══ Source data
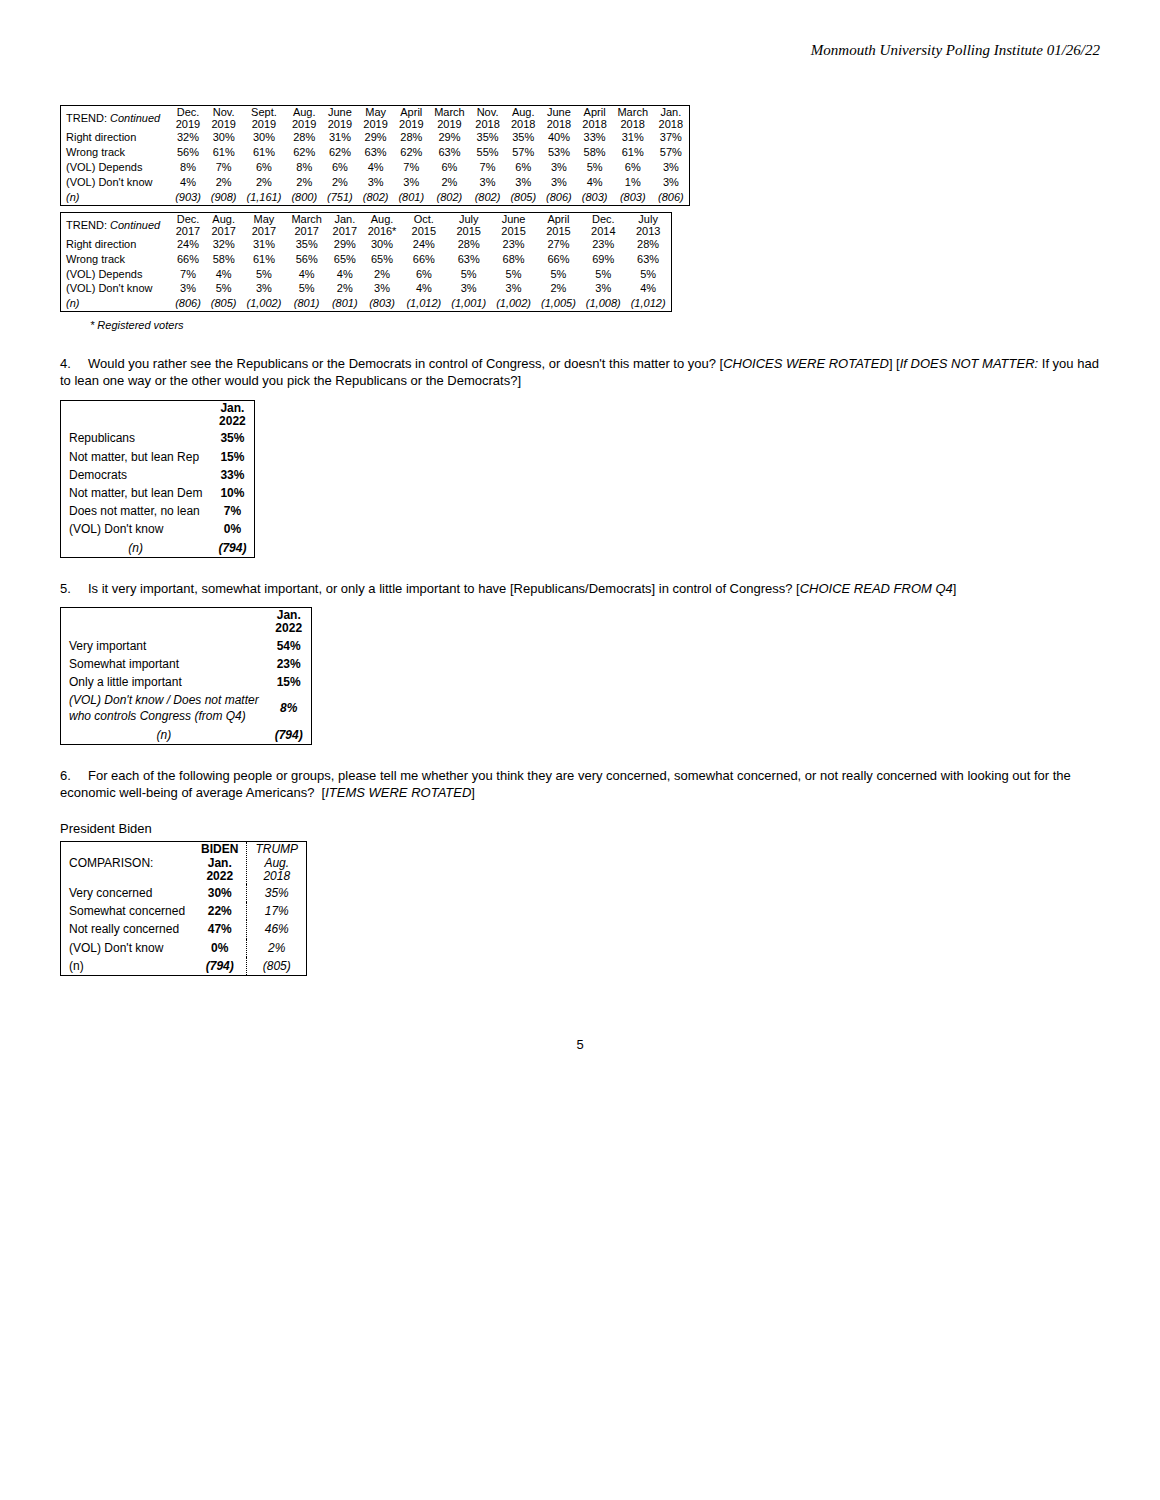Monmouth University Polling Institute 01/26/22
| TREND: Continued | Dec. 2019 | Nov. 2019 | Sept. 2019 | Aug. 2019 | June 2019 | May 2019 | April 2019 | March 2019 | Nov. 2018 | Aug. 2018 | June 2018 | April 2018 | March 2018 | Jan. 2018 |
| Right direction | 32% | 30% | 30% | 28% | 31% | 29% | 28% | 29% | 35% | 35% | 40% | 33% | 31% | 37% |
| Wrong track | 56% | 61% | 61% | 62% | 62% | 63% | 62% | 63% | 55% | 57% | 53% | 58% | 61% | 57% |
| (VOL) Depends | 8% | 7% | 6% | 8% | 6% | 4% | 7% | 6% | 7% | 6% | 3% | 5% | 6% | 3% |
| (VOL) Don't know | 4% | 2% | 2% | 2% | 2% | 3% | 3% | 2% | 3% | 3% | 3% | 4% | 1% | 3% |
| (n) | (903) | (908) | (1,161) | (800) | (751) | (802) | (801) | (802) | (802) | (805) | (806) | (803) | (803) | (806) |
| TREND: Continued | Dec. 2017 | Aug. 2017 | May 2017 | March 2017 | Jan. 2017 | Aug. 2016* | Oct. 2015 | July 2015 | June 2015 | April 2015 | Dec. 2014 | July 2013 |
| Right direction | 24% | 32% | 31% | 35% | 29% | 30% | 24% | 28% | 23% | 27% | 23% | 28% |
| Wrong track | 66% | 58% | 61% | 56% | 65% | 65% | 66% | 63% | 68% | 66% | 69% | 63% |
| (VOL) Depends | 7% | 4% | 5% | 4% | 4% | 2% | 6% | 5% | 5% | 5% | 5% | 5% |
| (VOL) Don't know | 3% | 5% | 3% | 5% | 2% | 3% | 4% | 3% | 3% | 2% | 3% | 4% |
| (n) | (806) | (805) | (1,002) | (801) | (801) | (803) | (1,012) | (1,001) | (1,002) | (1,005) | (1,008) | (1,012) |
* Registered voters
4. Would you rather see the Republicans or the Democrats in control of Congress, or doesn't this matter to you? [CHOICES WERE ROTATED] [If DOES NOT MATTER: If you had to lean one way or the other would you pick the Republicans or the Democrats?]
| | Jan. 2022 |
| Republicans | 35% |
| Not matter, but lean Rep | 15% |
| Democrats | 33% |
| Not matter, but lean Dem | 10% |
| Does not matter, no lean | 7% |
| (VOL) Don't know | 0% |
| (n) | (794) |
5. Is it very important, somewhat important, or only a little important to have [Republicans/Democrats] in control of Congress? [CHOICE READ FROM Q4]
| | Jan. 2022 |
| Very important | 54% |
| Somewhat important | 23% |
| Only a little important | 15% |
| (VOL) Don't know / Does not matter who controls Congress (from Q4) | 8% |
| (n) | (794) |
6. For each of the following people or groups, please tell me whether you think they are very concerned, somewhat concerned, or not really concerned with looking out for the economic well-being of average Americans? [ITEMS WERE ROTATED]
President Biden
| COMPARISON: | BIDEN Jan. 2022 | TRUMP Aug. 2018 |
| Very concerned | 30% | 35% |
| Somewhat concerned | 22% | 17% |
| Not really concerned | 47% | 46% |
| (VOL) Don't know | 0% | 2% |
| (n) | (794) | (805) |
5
════
What the exercise asks –
Reproduce the data above word for word from its first line through the line that holds "Depends | 8%", both ends included; skip pictures.

Response –
Monmouth University Polling Institute 01/26/22
| TREND: Continued | Dec. 2019 | Nov. 2019 | Sept. 2019 | Aug. 2019 | June 2019 | May 2019 | April 2019 | March 2019 | Nov. 2018 | Aug. 2018 | June 2018 | April 2018 | March 2018 | Jan. 2018 |
| Right direction | 32% | 30% | 30% | 28% | 31% | 29% | 28% | 29% | 35% | 35% | 40% | 33% | 31% | 37% |
| Wrong track | 56% | 61% | 61% | 62% | 62% | 63% | 62% | 63% | 55% | 57% | 53% | 58% | 61% | 57% |
| (VOL) Depends | 8% | 7% | 6% | 8% | 6% | 4% | 7% | 6% | 7% | 6% | 3% | 5% | 6% | 3% |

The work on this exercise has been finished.